## Source data
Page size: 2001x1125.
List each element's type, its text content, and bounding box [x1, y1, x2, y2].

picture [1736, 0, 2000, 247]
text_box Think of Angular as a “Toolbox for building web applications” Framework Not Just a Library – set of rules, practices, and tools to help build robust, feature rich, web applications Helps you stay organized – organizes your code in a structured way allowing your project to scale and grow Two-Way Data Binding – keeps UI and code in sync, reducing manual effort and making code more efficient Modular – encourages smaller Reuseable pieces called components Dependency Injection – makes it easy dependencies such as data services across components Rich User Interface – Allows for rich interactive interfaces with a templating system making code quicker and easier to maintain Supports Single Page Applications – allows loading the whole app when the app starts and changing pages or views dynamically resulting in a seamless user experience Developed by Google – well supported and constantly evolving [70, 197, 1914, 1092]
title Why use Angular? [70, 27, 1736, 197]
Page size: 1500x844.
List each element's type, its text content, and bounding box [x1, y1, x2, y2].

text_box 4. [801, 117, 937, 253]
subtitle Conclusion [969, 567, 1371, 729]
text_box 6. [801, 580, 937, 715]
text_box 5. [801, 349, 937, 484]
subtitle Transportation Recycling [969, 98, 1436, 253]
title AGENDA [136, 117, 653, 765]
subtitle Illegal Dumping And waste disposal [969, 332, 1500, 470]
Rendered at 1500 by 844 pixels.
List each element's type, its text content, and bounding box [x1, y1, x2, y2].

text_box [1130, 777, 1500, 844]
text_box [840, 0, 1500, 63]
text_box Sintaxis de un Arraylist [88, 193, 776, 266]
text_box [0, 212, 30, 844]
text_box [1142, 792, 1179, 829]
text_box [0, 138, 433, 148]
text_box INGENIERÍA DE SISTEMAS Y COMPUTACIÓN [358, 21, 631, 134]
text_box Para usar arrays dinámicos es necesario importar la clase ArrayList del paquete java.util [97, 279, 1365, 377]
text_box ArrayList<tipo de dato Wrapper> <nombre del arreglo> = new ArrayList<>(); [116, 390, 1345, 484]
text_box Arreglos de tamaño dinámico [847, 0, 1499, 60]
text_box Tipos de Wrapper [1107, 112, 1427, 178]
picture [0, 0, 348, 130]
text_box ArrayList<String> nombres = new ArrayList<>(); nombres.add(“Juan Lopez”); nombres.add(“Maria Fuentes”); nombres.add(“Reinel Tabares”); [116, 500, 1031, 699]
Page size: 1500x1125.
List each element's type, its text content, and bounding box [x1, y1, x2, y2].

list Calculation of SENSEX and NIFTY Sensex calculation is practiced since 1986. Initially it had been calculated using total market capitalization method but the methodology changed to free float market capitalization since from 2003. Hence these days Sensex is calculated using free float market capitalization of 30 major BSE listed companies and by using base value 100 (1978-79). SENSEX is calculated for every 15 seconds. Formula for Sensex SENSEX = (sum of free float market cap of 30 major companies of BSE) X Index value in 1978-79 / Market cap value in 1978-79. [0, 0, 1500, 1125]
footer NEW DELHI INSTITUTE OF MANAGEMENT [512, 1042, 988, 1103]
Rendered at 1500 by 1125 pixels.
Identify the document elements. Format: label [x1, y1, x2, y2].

## Exercise description
Look over the records above, and wherever a line contains the string "size", copy that line.

## Completed task
Page size: 2001x1125.
Page size: 1500x844.
Page size: 1500x1125.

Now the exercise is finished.